**EXTRACT TO READ**
# Nominations for 'Most Beautiful Bridge'



## Wu-Gambino (Dec 13, 2002)

Use this thread to name your *three* candidates for the official title 'Most Beautiful Bridge'. This thread is for nominations only, just put down your three favorites. These must be existing or topped out bridges. Do not use this thread for discussions. Feel free to start a new thread in this forum to promote and discuss your favorites.


----------



## STR (Sep 4, 2004)

Akashi 
Verrazano Narrows
Lake Pontchartrain (It's a road over water. It's a bridge) There's just something about the slim roadway stretching off to the horizon that I just find attractive.


----------



## Monkey (Oct 1, 2002)

1. Tower Bridge, London
















2. Golden Gate Bridge, San Francisco
















3. Brooklyn Bridge, New York


----------



## Küsel (Sep 16, 2004)

No specific order... three different constructions on three continents 

Verrazano Narrows









Sydney Harbour Brigde









Ganter Bridge









Special historical mentioning - Kapellenbrücke:


----------



## AtlanticaC5 (Mar 14, 2003)

1. Golden Gate Bridge, San Francisco

2. Brooklyn Bridge, NYC

3. Höga Kusten-bron, Höga Kusten, Sweden


----------



## Wu-Gambino (Dec 13, 2002)

1. Golden Gate Bridge
2. Brooklyn Bridge
3. Ben Franklin Bridge


----------



## empersouf (Mar 19, 2004)

It's topped out...........
The Viaduc de Millau


----------



## empersouf (Mar 19, 2004)

2. Golden Gate bridge
3. Verezanno narrows bridge.


----------



## Singidunum (Jul 25, 2004)

Mala Rijeka, Montenegro. the tallest railway bridge of some kind









The Rion-Antirion bridge, Greece









Danube bridge in Beska, Serbia


----------



## GVNY (Feb 16, 2004)

Hell Gate Bridge (Unparalleled views of NYC and just a beautiful bridge)
Bosphorus Bridge
Brooklyn Bridge


----------



## [email protected] (Jun 29, 2004)

1.golden gate san francisco
2.Bridge of normandy FRANCE
3.Viaduc Of millau FRANCE
4.Brooklyn bridge N-Y


----------



## MCC (Nov 4, 2003)

Golden Gate Bridge
Brooklyn Bridge
Roebling Bridge, Cincinnati


----------



## Vertigo (Oct 23, 2002)

1. Forth Rail Bridge (Scotland)










2. Golden Gate Bridge (USA)
3. Millau Viaduct (France)


----------



## Rupmulalauk (Jul 29, 2002)

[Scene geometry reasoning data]
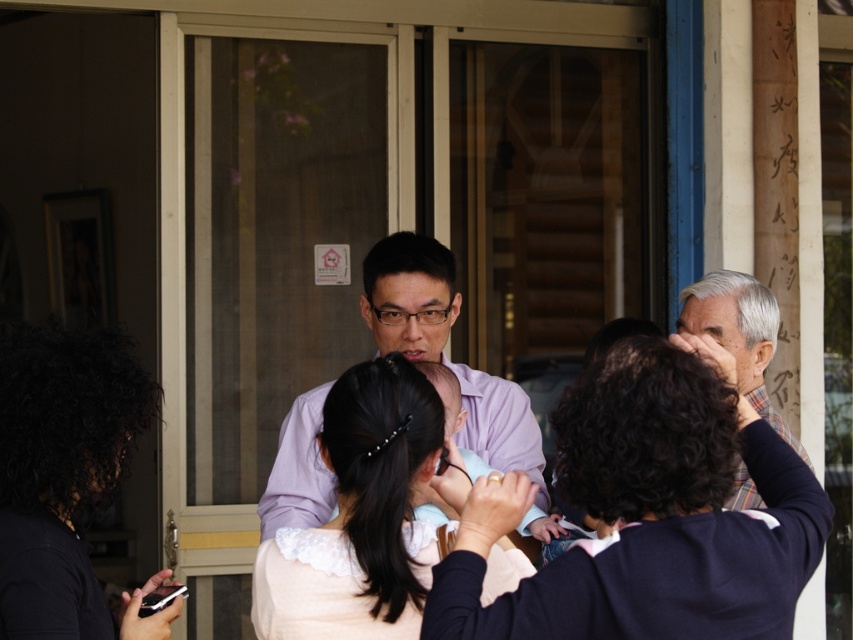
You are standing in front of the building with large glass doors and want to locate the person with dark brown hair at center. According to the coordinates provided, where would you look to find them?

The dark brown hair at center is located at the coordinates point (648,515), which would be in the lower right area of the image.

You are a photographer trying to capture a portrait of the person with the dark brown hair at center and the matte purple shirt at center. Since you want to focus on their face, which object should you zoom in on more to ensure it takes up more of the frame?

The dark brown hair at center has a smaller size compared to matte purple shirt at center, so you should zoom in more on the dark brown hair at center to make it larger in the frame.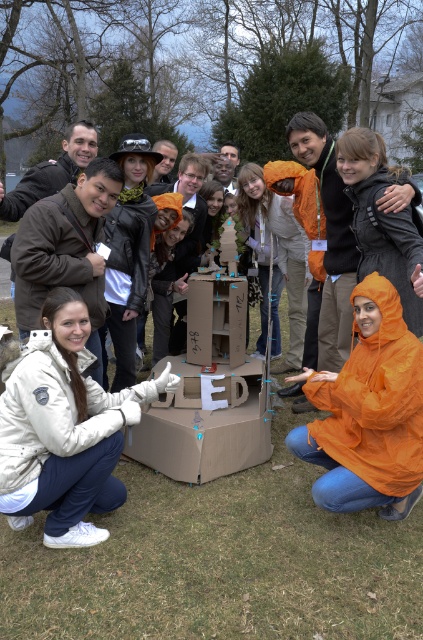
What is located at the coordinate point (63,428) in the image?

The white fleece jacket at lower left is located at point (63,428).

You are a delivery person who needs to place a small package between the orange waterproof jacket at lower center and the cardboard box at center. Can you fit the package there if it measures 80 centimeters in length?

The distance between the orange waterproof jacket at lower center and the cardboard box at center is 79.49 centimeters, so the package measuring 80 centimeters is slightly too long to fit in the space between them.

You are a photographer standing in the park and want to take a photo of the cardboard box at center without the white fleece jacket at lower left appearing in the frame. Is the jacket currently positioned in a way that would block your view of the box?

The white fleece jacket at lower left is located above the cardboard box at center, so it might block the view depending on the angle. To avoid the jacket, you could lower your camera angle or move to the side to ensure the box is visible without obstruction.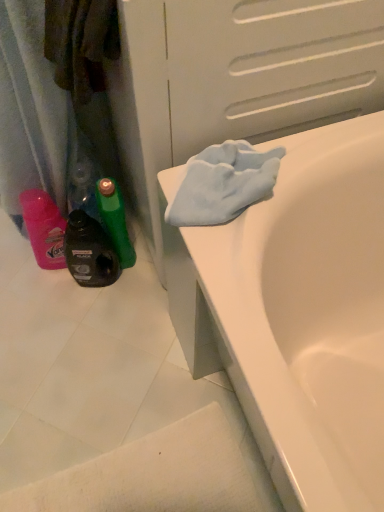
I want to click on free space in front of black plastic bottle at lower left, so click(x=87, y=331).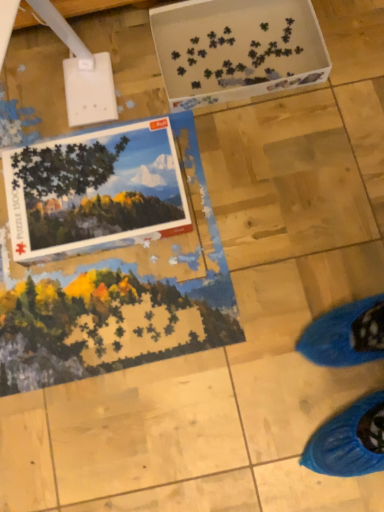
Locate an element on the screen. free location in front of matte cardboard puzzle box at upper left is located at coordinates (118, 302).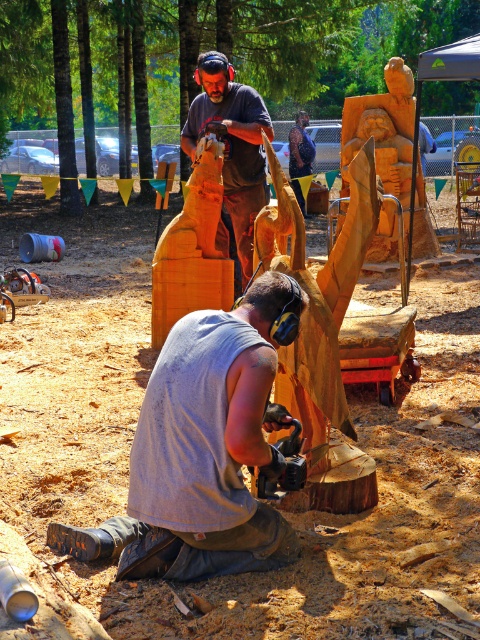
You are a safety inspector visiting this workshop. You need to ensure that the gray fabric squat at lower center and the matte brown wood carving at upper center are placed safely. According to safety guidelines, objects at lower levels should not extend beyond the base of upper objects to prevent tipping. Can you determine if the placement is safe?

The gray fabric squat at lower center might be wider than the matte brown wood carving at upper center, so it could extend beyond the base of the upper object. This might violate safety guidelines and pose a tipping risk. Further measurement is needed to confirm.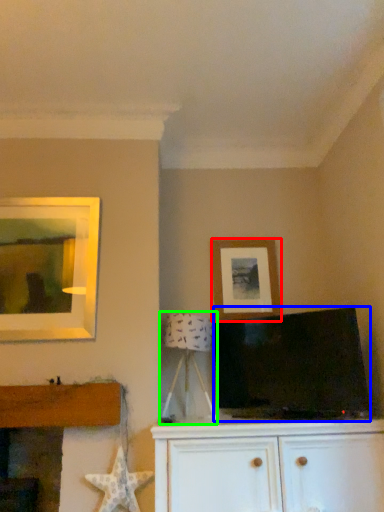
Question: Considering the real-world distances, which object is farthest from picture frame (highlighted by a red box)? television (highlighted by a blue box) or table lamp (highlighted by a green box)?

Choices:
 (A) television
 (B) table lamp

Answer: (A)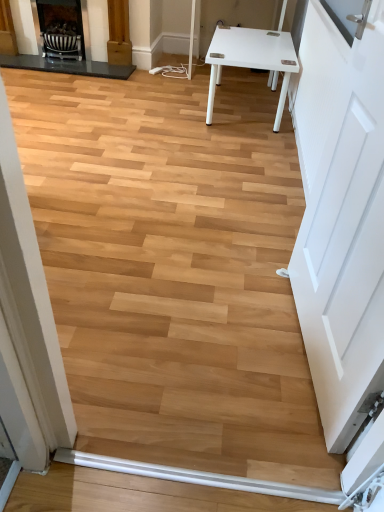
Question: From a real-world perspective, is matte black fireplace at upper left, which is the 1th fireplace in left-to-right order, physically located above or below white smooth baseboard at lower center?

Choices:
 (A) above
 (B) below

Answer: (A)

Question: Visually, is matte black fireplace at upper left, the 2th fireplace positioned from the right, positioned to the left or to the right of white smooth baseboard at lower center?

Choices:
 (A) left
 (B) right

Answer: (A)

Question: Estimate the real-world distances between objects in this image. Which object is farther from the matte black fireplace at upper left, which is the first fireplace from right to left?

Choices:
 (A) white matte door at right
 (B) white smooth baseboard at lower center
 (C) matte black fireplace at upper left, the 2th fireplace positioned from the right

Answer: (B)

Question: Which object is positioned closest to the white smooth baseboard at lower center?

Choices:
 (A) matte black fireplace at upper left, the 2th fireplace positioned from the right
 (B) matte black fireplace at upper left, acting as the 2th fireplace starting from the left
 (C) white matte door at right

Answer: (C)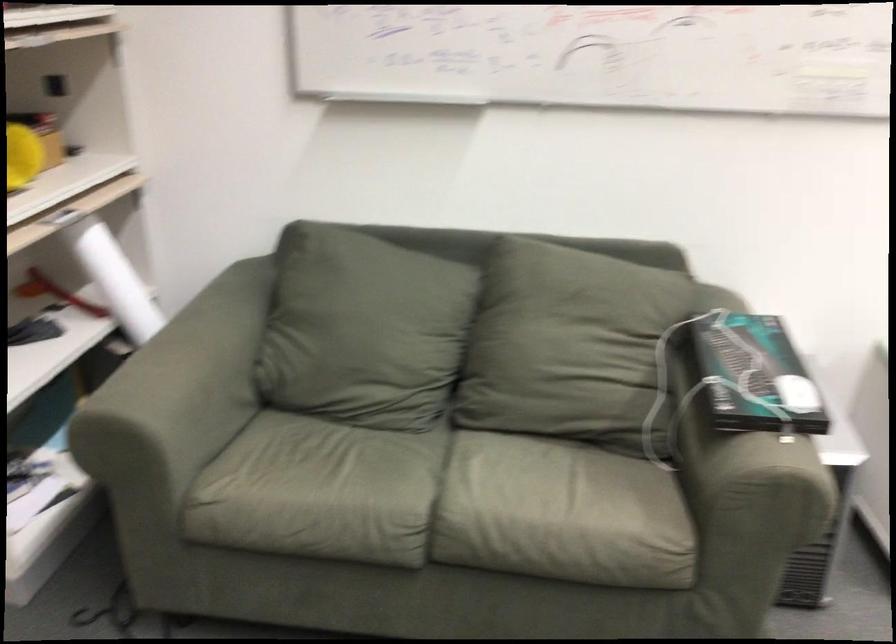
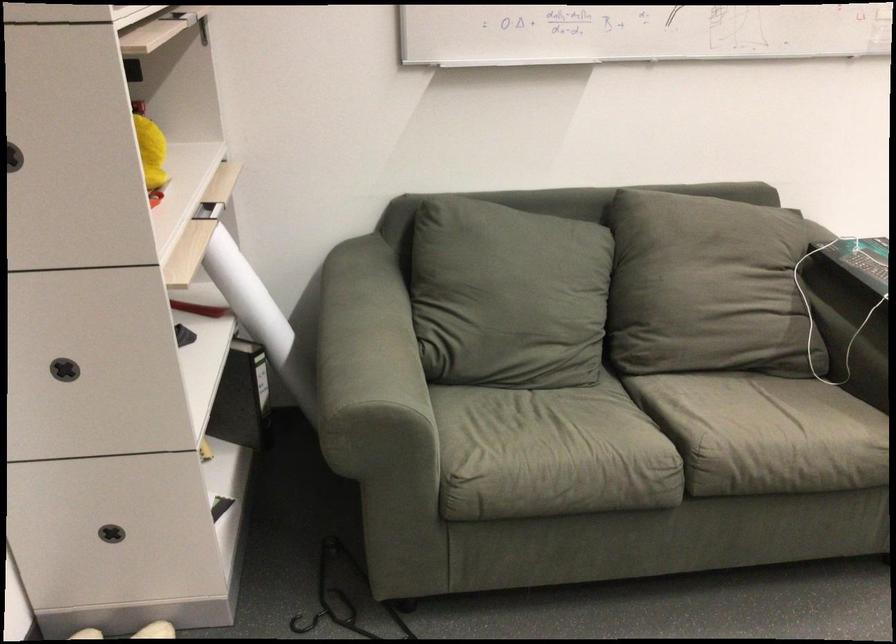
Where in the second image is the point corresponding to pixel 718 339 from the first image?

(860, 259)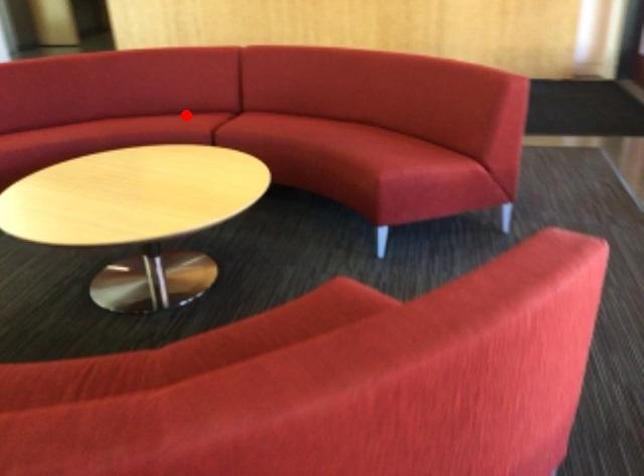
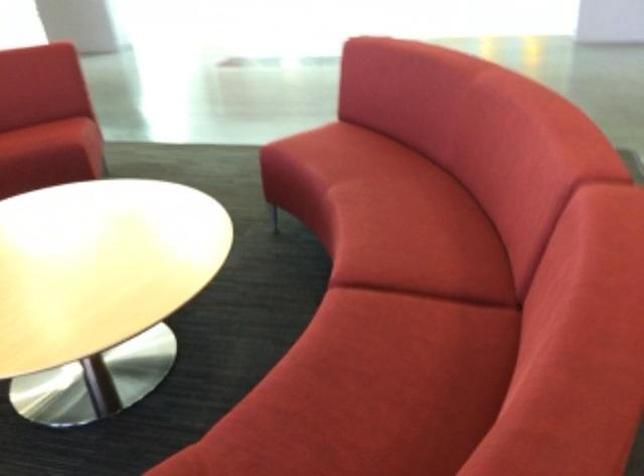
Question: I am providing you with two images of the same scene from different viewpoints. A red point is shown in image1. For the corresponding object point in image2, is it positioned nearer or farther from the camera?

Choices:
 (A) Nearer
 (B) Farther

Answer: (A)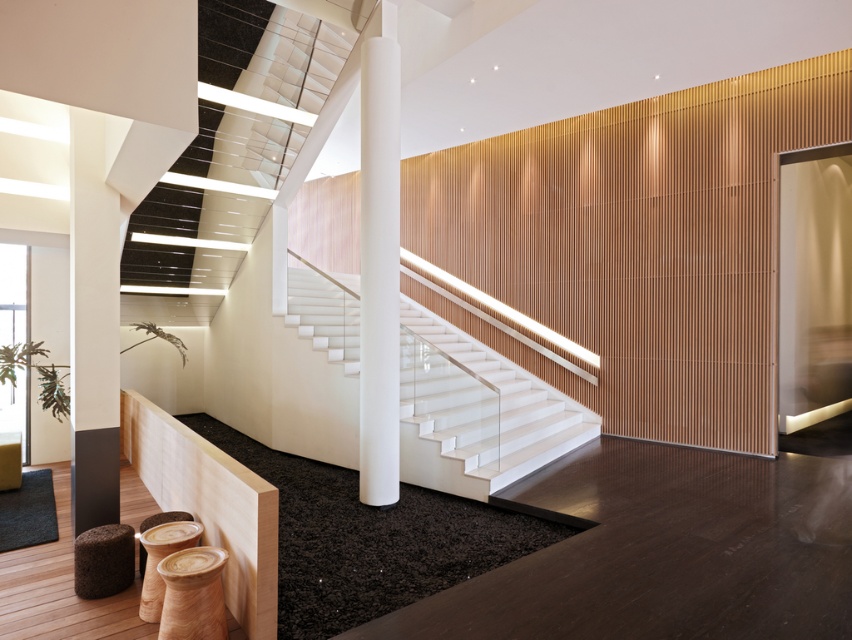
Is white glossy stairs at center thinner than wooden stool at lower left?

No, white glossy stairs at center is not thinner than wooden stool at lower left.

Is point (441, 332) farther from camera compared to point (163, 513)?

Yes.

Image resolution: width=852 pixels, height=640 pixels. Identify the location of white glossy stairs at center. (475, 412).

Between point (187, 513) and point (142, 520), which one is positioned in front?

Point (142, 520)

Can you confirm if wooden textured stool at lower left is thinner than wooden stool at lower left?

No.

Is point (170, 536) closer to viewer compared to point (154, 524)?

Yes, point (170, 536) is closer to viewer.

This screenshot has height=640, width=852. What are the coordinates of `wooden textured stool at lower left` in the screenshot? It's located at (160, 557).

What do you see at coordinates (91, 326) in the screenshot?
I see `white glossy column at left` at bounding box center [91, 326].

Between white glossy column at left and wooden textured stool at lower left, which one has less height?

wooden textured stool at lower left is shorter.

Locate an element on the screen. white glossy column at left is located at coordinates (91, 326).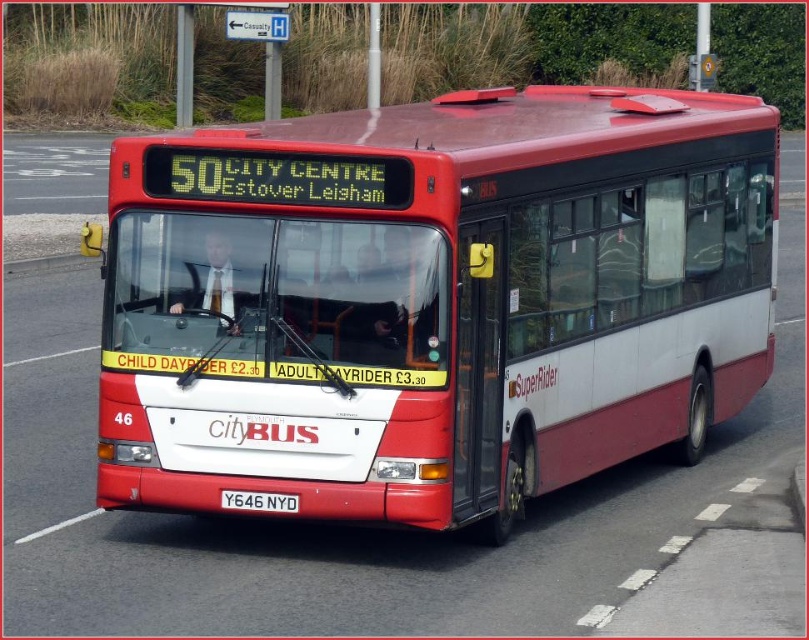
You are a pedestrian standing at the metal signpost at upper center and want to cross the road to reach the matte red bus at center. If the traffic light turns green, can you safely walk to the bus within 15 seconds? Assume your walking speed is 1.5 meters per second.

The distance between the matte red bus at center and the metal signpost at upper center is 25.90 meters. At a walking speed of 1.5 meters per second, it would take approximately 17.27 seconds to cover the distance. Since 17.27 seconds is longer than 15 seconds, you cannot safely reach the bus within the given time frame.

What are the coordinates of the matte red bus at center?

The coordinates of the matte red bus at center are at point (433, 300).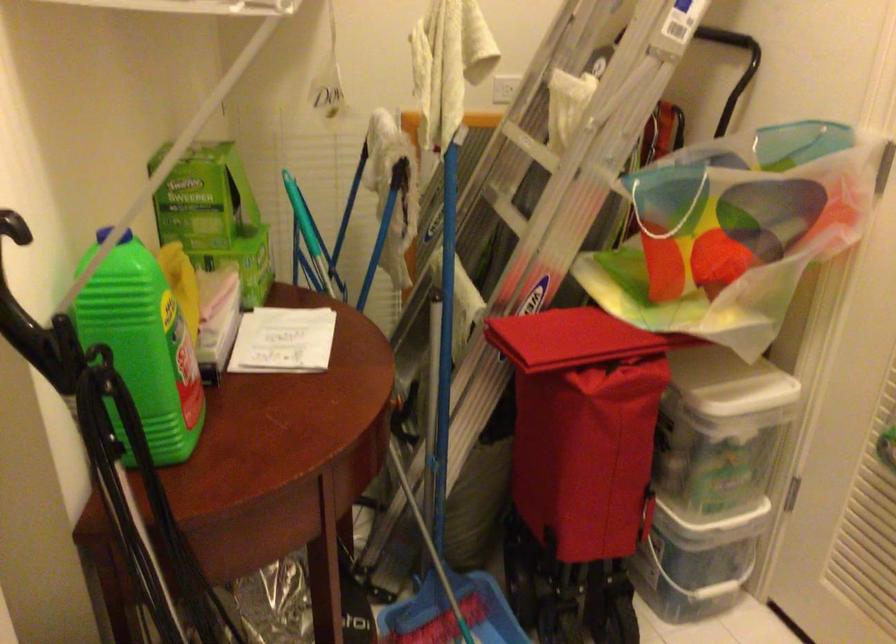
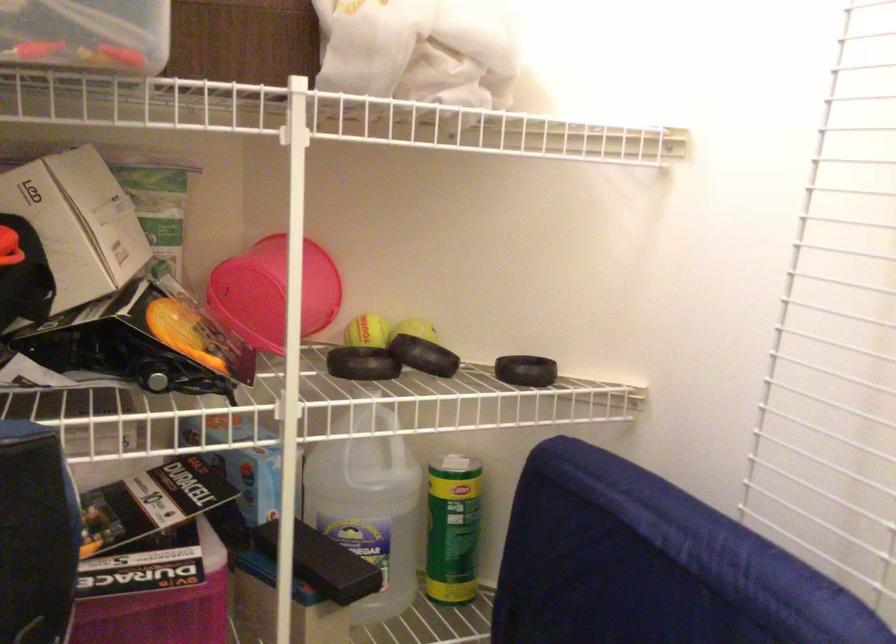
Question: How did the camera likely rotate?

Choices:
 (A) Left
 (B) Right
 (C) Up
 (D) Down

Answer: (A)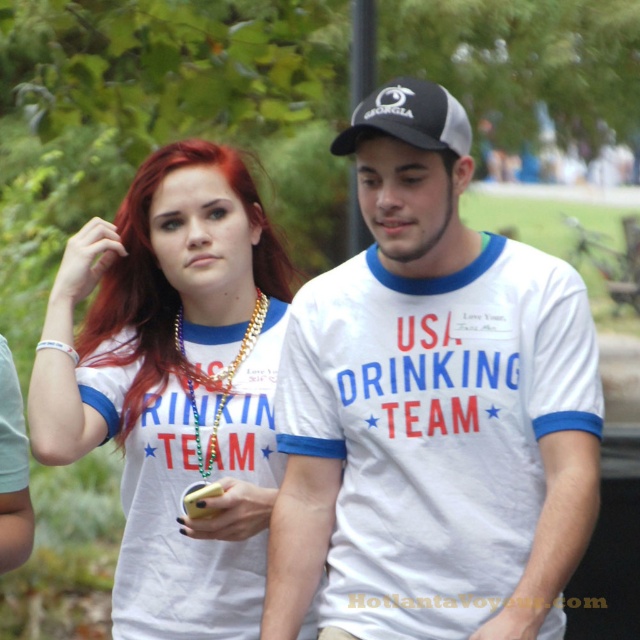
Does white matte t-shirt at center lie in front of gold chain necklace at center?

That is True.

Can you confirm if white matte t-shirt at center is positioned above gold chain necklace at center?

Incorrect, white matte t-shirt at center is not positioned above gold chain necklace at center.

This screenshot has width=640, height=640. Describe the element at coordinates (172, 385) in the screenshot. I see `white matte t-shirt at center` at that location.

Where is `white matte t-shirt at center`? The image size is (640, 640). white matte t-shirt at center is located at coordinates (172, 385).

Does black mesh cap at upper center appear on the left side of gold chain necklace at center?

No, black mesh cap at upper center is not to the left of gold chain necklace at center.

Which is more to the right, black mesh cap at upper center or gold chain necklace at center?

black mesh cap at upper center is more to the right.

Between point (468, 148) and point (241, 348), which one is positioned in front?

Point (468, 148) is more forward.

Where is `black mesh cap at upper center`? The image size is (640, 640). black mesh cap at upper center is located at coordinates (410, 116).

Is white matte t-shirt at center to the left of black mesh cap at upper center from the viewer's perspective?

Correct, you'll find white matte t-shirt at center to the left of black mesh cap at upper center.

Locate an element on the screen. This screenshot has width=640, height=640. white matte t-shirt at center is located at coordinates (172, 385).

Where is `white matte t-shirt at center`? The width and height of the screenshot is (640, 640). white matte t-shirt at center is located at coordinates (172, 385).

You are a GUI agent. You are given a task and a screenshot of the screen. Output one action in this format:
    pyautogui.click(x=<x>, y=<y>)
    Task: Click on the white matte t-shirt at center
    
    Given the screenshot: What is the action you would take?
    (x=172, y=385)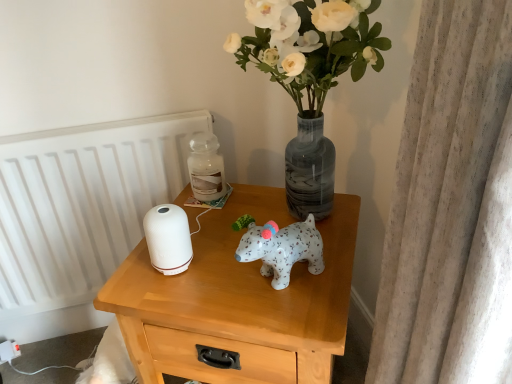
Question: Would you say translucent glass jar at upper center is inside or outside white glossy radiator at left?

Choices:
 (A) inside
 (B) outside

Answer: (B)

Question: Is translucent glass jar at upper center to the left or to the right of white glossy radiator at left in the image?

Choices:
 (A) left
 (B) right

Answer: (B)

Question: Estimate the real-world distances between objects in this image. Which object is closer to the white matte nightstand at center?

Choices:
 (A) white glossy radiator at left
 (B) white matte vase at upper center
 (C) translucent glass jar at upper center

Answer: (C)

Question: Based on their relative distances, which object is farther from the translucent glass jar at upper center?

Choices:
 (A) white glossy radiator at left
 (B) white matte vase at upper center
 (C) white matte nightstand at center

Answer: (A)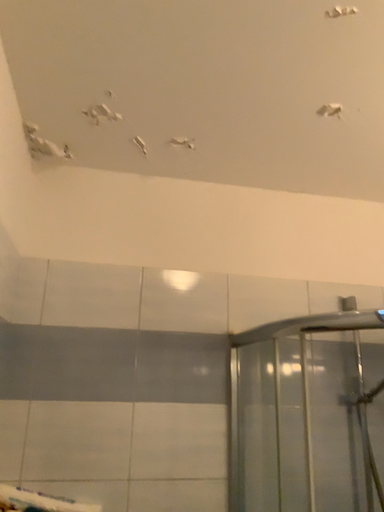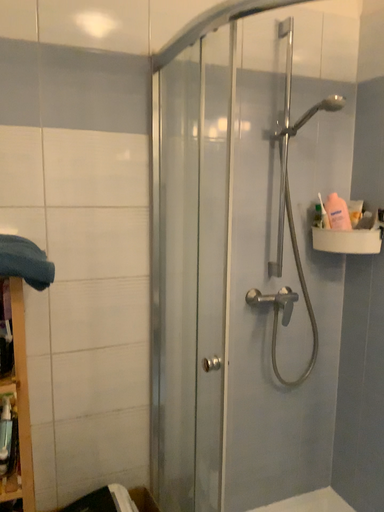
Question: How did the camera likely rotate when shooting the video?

**TASK STATEMENT**
Copy the bridge nominations thread from "## STR (Sep" to "just find attractive.".

**OUTPUT**
## STR (Sep 4, 2004)

Akashi 
Verrazano Narrows
Lake Pontchartrain (It's a road over water. It's a bridge) There's just something about the slim roadway stretching off to the horizon that I just find attractive.